* Required work:
Repeat each entry word for word; the images are not part of the copy.
[Opening Data excerpts section]
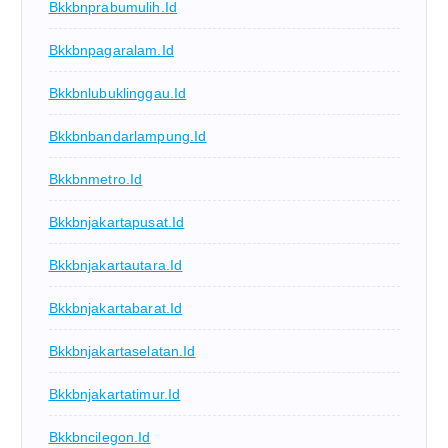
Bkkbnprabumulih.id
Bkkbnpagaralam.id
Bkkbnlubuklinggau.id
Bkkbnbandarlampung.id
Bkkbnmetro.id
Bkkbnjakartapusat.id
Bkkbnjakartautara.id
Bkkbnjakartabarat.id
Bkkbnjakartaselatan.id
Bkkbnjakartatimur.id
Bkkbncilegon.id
[Closing Data excerpts section]
* Final answer:
Bkkbnprabumulih.id
Bkkbnpagaralam.id
Bkkbnlubuklinggau.id
Bkkbnbandarlampung.id
Bkkbnmetro.id
Bkkbnjakartapusat.id
Bkkbnjakartautara.id
Bkkbnjakartabarat.id
Bkkbnjakartaselatan.id
Bkkbnjakartatimur.id
Bkkbncilegon.id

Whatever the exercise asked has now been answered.